EXERCISE AIM:
The data below should be restated word for word, with every picture omitted.

INPUT DATA:
+++++

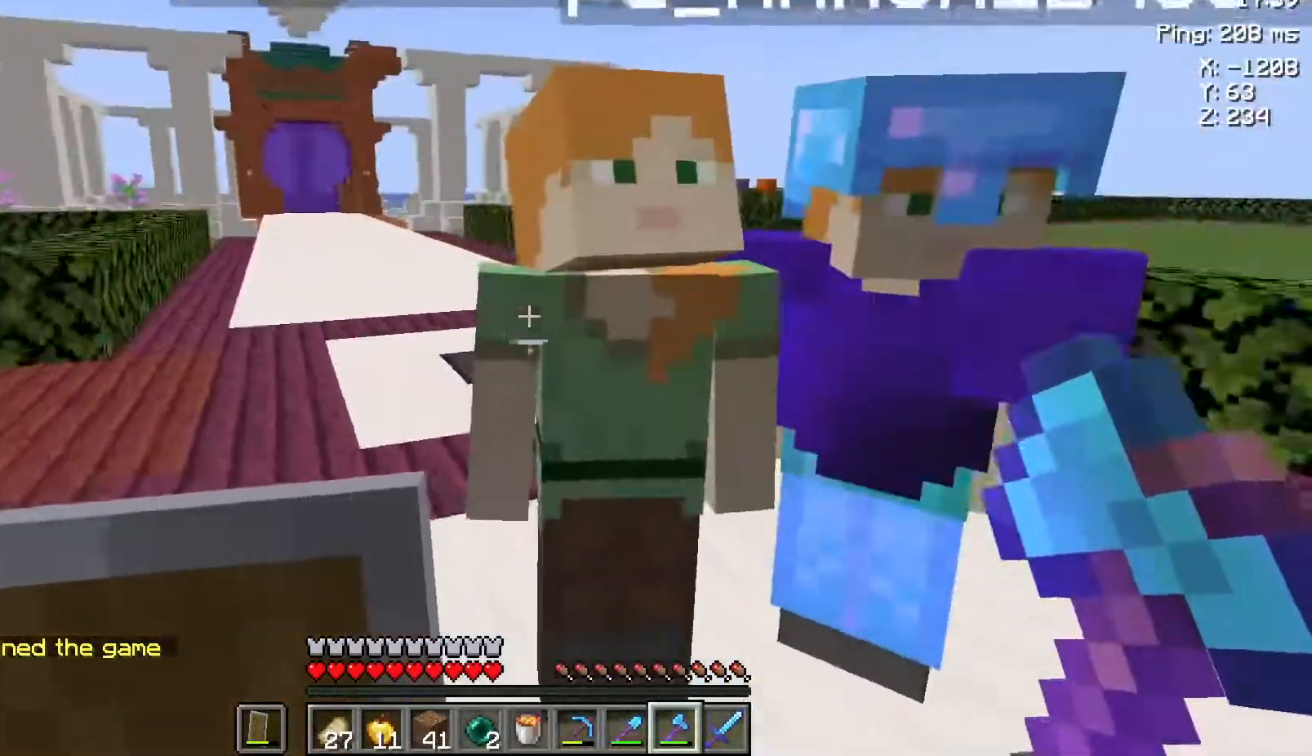
{"keys": [], "mouse": [], "events": []}
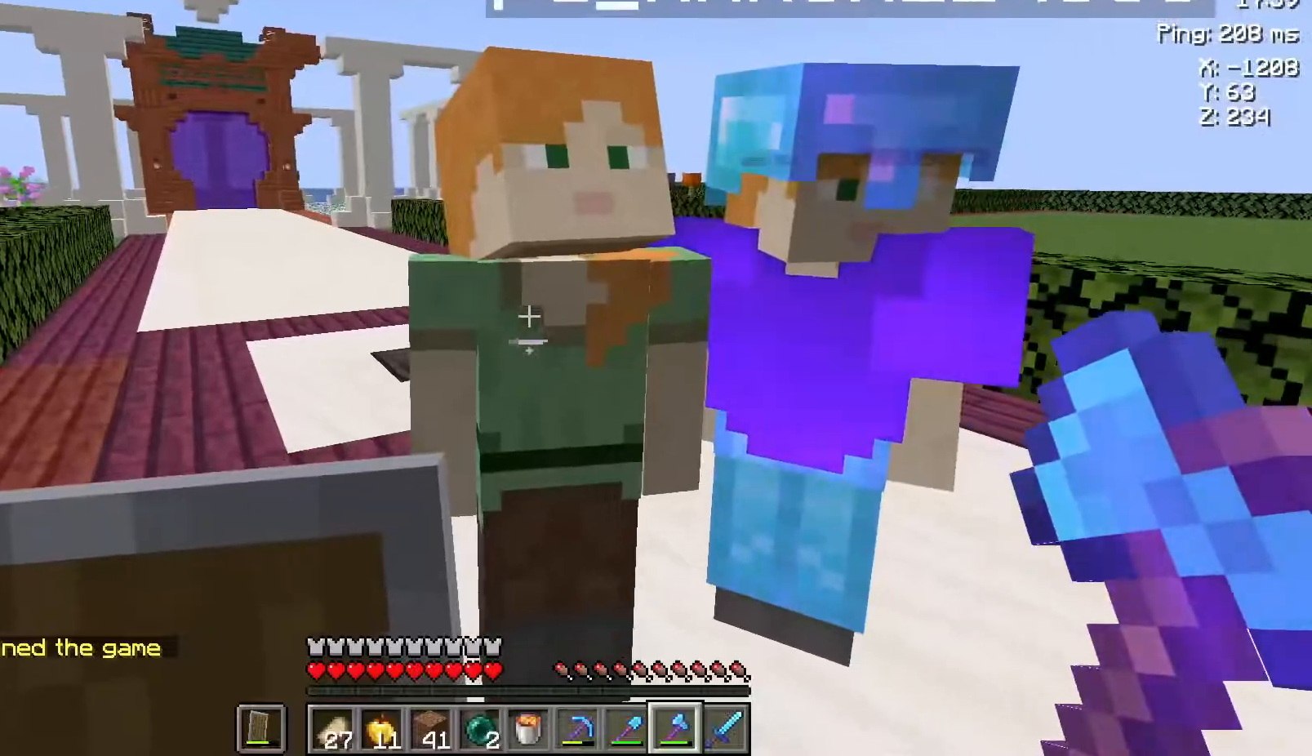
{"keys": ["w"], "mouse": [], "events": [[267, "w", "down"]]}
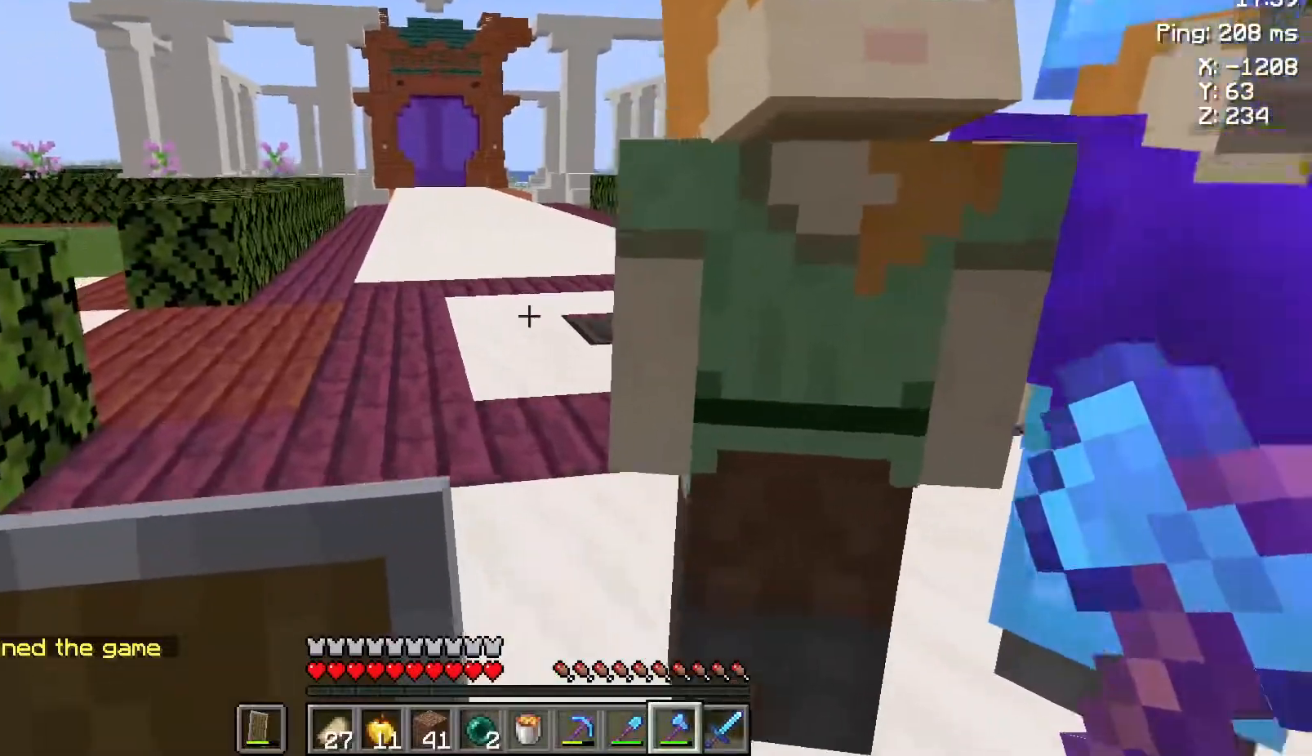
{"keys": ["s"], "mouse": [], "events": [[133, "w", "up"], [350, "s", "down"]]}
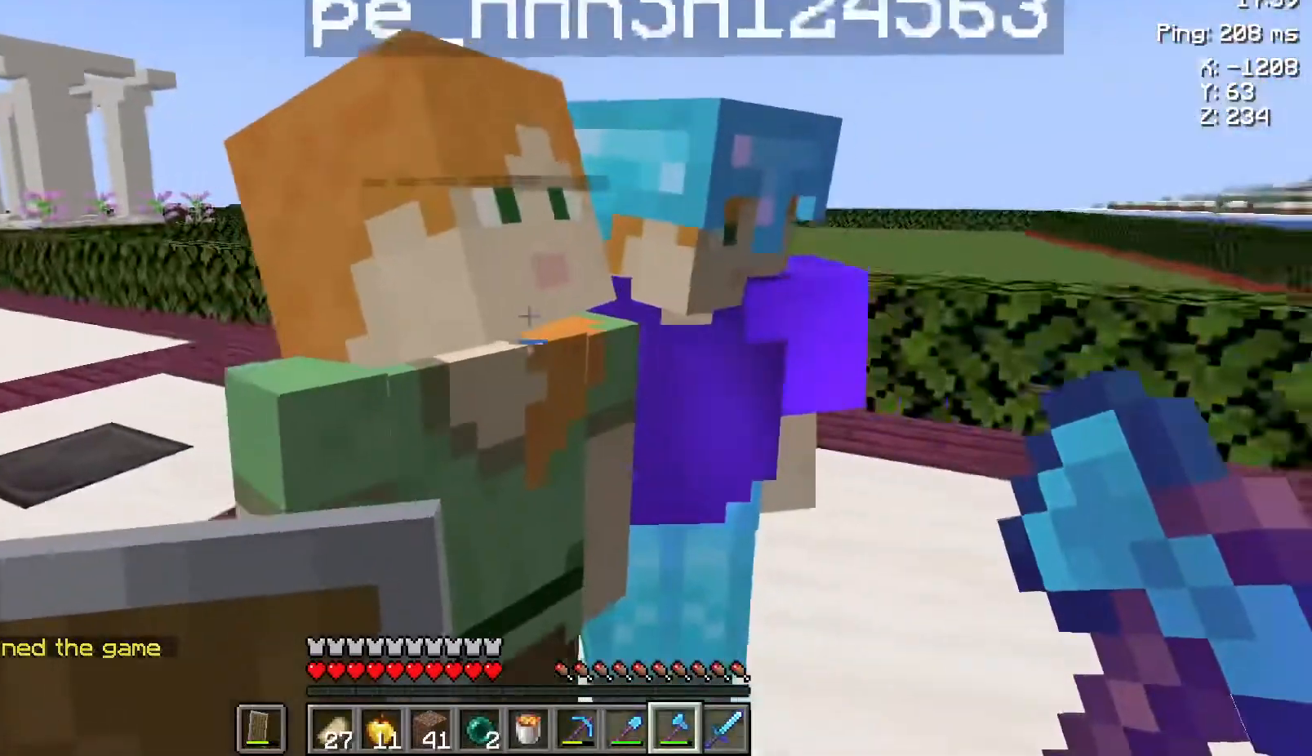
{"keys": [], "mouse": [], "events": [[233, "d", "down"], [367, "s", "up"], [417, "d", "up"]]}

+++++

RESULT BELOW:
{"keys": [], "mouse": [], "events": []}
{"keys": ["w"], "mouse": [], "events": [[267, "w", "down"]]}
{"keys": ["s"], "mouse": [], "events": [[133, "w", "up"], [350, "s", "down"]]}
{"keys": [], "mouse": [], "events": [[233, "d", "down"], [367, "s", "up"], [417, "d", "up"]]}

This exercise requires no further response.